--- START Data supplied ---

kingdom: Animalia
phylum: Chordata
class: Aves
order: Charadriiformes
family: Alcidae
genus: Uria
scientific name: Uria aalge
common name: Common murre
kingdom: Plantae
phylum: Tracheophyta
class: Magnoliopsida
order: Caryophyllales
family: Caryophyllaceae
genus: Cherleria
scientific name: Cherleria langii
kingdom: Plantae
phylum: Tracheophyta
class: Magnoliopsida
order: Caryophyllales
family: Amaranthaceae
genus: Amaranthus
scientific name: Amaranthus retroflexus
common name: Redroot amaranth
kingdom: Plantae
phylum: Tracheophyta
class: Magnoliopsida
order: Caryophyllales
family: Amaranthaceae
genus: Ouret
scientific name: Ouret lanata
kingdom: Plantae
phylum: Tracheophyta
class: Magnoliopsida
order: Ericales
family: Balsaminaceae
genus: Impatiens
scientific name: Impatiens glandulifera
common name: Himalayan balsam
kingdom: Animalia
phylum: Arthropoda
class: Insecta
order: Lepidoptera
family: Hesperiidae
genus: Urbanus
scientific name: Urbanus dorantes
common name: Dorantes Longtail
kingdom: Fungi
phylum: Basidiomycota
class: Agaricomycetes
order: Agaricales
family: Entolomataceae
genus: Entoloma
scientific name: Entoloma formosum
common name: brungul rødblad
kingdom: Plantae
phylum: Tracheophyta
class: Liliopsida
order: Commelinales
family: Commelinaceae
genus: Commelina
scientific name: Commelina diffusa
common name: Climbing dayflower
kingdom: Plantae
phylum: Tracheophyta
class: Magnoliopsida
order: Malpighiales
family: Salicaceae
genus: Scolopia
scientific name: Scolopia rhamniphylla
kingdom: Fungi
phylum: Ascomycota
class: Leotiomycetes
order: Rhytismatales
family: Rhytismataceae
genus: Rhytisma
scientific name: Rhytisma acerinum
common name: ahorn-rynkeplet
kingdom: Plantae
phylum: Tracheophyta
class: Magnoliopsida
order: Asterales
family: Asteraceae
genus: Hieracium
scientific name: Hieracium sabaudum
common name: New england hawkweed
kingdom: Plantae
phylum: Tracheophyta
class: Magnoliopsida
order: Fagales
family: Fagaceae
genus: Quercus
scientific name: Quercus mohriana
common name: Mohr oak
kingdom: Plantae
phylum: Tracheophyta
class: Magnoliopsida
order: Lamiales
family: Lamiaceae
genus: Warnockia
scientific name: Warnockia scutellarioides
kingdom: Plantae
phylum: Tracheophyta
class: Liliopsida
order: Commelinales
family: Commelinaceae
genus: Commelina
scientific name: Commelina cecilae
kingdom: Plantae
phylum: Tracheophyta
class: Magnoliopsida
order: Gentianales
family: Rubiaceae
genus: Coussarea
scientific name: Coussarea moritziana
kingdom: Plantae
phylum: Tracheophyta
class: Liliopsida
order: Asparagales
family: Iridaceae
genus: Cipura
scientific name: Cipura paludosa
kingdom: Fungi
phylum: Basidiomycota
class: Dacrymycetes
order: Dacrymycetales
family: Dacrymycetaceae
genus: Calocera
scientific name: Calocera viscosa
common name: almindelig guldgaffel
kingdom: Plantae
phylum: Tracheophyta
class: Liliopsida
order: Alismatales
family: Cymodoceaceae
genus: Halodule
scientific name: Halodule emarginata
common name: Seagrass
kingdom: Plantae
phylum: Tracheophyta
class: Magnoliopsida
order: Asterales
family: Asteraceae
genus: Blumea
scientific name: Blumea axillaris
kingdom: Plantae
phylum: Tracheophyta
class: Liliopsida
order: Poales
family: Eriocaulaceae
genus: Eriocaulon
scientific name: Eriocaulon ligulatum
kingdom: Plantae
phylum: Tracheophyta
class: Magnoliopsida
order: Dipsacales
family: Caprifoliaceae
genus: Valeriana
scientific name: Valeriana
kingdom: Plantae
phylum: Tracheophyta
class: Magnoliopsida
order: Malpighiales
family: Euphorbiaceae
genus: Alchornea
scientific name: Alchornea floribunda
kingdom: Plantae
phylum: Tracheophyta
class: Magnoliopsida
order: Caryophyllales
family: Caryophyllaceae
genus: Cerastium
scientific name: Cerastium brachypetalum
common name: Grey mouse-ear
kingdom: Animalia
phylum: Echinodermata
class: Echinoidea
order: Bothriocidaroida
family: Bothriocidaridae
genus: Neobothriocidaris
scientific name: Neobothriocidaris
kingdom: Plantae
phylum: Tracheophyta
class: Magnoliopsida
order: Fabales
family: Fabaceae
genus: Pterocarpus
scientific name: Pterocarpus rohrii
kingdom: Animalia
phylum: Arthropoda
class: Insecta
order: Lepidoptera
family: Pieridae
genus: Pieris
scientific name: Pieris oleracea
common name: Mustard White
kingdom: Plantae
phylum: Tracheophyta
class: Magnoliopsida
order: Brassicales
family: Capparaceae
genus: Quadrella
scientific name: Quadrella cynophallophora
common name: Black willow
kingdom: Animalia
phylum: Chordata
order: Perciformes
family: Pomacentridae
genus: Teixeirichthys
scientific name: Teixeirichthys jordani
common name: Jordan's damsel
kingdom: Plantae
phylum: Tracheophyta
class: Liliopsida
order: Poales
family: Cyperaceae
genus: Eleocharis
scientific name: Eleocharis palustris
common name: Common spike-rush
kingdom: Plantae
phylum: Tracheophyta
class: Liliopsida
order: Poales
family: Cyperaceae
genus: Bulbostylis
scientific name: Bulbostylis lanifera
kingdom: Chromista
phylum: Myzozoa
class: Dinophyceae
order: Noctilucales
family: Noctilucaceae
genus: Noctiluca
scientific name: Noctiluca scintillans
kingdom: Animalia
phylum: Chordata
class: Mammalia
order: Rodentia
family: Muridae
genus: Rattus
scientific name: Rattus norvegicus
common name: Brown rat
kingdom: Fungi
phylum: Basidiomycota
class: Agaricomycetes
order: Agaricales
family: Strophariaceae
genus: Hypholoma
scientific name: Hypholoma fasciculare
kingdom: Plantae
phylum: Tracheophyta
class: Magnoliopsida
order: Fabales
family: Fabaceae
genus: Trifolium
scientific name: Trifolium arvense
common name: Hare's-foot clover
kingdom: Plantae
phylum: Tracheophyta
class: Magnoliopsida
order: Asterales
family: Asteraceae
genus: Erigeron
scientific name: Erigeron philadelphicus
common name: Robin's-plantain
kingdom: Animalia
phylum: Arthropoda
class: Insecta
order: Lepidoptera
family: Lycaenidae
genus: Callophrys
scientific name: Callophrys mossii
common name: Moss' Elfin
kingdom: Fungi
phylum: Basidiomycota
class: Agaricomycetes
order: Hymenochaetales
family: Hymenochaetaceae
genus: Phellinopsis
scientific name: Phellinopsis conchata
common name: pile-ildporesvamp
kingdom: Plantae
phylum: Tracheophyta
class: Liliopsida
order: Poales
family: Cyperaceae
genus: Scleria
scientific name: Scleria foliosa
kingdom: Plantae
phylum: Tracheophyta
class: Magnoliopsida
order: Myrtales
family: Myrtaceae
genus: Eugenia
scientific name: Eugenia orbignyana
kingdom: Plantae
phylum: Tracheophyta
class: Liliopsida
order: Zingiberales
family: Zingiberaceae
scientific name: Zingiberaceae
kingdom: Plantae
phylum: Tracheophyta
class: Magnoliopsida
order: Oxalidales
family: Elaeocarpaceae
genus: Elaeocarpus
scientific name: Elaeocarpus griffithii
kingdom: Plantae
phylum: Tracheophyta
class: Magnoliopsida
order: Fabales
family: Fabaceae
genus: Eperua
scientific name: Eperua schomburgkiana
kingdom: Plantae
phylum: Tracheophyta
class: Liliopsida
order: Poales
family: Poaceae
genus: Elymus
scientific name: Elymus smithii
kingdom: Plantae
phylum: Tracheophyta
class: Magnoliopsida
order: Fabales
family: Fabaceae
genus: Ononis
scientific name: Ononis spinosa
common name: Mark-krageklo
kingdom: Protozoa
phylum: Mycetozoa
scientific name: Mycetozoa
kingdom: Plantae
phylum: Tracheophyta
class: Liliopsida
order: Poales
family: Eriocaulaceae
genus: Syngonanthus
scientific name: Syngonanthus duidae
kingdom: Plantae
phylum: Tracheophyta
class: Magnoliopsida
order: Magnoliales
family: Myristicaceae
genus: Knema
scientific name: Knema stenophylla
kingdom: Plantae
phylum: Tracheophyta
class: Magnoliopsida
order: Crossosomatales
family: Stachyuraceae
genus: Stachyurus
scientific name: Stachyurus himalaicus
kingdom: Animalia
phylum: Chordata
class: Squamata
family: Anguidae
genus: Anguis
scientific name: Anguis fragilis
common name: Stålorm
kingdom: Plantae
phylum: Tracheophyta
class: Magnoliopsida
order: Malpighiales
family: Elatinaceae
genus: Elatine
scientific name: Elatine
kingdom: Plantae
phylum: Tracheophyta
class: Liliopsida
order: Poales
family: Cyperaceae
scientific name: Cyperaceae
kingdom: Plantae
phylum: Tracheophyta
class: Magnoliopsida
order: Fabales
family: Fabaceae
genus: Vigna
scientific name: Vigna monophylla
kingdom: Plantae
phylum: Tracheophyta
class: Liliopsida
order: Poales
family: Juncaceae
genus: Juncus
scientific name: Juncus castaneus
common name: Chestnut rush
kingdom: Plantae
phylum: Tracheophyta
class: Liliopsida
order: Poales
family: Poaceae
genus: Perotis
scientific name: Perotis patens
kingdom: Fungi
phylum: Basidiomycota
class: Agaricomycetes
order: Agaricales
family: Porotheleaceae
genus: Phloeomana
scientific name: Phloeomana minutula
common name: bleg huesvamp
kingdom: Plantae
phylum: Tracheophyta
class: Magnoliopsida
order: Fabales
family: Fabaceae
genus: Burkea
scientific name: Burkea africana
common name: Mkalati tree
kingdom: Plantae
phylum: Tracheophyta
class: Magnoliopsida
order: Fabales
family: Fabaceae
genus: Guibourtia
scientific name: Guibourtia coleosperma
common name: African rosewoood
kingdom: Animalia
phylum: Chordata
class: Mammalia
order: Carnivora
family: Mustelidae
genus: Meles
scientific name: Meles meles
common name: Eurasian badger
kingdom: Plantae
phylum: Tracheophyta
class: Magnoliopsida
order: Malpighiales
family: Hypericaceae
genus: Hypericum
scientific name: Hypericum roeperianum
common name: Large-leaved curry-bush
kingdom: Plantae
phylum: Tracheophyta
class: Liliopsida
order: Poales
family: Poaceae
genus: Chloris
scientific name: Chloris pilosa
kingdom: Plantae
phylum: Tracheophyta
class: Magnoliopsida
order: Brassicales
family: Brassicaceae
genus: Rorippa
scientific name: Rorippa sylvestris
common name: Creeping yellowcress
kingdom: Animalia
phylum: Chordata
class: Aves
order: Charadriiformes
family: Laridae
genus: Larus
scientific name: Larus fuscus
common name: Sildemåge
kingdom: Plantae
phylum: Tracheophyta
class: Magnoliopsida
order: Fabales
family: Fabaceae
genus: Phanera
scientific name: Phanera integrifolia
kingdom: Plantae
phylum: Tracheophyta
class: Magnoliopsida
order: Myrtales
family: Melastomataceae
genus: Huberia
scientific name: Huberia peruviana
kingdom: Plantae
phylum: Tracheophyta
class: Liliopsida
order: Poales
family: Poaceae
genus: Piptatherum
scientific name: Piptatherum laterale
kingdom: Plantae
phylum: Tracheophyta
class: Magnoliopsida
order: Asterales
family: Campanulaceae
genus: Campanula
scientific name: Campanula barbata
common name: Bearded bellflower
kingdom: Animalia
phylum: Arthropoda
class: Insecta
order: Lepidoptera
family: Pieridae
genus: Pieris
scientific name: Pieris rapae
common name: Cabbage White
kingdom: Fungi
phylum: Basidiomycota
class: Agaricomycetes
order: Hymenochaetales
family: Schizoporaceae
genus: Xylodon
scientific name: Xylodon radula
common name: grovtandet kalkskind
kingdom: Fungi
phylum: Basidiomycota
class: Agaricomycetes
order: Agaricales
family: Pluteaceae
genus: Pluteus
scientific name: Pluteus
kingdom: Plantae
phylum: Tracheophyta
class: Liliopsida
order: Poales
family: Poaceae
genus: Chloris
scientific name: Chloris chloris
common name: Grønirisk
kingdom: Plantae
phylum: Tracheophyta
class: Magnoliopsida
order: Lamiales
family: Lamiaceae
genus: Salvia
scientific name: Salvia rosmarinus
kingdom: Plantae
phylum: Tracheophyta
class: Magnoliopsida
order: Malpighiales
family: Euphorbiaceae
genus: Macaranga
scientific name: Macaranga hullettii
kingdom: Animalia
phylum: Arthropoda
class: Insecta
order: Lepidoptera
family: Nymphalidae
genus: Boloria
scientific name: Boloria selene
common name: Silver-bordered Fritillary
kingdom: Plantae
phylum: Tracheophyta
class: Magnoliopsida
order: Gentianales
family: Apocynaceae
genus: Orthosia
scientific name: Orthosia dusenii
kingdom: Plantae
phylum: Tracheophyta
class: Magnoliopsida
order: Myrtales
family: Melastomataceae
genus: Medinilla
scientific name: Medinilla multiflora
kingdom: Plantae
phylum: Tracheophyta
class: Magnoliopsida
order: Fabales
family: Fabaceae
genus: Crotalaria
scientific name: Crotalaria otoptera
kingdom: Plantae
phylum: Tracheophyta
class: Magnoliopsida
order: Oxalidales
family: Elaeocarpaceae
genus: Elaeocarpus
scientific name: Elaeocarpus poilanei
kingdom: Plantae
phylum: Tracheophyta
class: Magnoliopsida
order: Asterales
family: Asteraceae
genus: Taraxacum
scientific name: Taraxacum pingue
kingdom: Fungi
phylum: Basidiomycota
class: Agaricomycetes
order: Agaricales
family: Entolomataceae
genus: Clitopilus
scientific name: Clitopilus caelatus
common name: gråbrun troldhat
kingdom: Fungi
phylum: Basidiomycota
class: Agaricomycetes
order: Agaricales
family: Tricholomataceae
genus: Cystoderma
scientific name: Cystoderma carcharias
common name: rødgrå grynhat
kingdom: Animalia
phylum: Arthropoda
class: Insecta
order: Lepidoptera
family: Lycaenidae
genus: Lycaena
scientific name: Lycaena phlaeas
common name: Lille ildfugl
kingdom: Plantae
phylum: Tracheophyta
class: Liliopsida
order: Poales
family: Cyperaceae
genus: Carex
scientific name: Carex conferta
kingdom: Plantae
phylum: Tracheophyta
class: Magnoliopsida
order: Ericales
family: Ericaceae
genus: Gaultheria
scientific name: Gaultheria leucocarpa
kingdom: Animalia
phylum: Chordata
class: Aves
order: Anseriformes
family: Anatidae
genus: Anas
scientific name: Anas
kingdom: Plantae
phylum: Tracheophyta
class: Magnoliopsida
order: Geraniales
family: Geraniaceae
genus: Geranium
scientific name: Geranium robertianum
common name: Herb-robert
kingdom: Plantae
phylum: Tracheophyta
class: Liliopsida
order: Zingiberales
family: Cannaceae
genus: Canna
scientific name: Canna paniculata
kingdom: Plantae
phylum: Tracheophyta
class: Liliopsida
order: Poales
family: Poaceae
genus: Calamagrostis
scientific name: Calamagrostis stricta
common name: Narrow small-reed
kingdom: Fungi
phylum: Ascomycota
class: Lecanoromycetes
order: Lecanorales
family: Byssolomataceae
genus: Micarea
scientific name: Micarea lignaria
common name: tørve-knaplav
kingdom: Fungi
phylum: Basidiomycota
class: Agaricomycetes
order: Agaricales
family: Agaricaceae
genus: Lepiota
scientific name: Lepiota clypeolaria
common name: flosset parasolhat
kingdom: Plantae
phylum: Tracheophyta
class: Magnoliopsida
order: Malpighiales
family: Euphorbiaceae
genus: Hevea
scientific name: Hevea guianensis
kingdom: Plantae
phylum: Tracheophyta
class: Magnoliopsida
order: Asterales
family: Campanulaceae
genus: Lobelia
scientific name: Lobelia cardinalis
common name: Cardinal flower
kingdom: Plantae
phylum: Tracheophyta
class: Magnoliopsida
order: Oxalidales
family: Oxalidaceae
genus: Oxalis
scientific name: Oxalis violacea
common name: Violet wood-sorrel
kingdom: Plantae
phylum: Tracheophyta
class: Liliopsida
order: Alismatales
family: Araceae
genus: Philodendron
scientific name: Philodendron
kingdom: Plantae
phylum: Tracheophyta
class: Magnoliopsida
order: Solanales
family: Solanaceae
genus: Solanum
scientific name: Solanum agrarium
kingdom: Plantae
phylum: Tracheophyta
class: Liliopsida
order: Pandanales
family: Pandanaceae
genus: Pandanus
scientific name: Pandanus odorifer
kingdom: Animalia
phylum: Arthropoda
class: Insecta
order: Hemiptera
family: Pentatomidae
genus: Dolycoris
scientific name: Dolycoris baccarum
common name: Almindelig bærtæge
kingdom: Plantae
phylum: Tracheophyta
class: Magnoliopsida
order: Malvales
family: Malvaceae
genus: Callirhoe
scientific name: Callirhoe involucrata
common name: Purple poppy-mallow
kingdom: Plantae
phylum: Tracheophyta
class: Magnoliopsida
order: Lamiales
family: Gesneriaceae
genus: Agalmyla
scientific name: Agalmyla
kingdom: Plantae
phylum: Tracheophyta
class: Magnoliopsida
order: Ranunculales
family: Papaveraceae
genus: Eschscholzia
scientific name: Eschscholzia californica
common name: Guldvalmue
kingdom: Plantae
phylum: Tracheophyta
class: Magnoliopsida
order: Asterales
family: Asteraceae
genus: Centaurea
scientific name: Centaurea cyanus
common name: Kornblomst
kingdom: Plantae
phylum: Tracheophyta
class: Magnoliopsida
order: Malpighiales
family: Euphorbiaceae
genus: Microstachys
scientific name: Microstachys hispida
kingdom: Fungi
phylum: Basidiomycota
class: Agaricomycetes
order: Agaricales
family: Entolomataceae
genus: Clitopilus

--- END Data supplied ---

» Directions for this task
Print the lines of the entries from the line with "scientific name: Warnockia scutellarioides" to the line with "family: Bothriocidaridae", both lines included.

» Task solution
scientific name: Warnockia scutellarioides
kingdom: Plantae
phylum: Tracheophyta
class: Liliopsida
order: Commelinales
family: Commelinaceae
genus: Commelina
scientific name: Commelina cecilae
kingdom: Plantae
phylum: Tracheophyta
class: Magnoliopsida
order: Gentianales
family: Rubiaceae
genus: Coussarea
scientific name: Coussarea moritziana
kingdom: Plantae
phylum: Tracheophyta
class: Liliopsida
order: Asparagales
family: Iridaceae
genus: Cipura
scientific name: Cipura paludosa
kingdom: Fungi
phylum: Basidiomycota
class: Dacrymycetes
order: Dacrymycetales
family: Dacrymycetaceae
genus: Calocera
scientific name: Calocera viscosa
common name: almindelig guldgaffel
kingdom: Plantae
phylum: Tracheophyta
class: Liliopsida
order: Alismatales
family: Cymodoceaceae
genus: Halodule
scientific name: Halodule emarginata
common name: Seagrass
kingdom: Plantae
phylum: Tracheophyta
class: Magnoliopsida
order: Asterales
family: Asteraceae
genus: Blumea
scientific name: Blumea axillaris
kingdom: Plantae
phylum: Tracheophyta
class: Liliopsida
order: Poales
family: Eriocaulaceae
genus: Eriocaulon
scientific name: Eriocaulon ligulatum
kingdom: Plantae
phylum: Tracheophyta
class: Magnoliopsida
order: Dipsacales
family: Caprifoliaceae
genus: Valeriana
scientific name: Valeriana
kingdom: Plantae
phylum: Tracheophyta
class: Magnoliopsida
order: Malpighiales
family: Euphorbiaceae
genus: Alchornea
scientific name: Alchornea floribunda
kingdom: Plantae
phylum: Tracheophyta
class: Magnoliopsida
order: Caryophyllales
family: Caryophyllaceae
genus: Cerastium
scientific name: Cerastium brachypetalum
common name: Grey mouse-ear
kingdom: Animalia
phylum: Echinodermata
class: Echinoidea
order: Bothriocidaroida
family: Bothriocidaridae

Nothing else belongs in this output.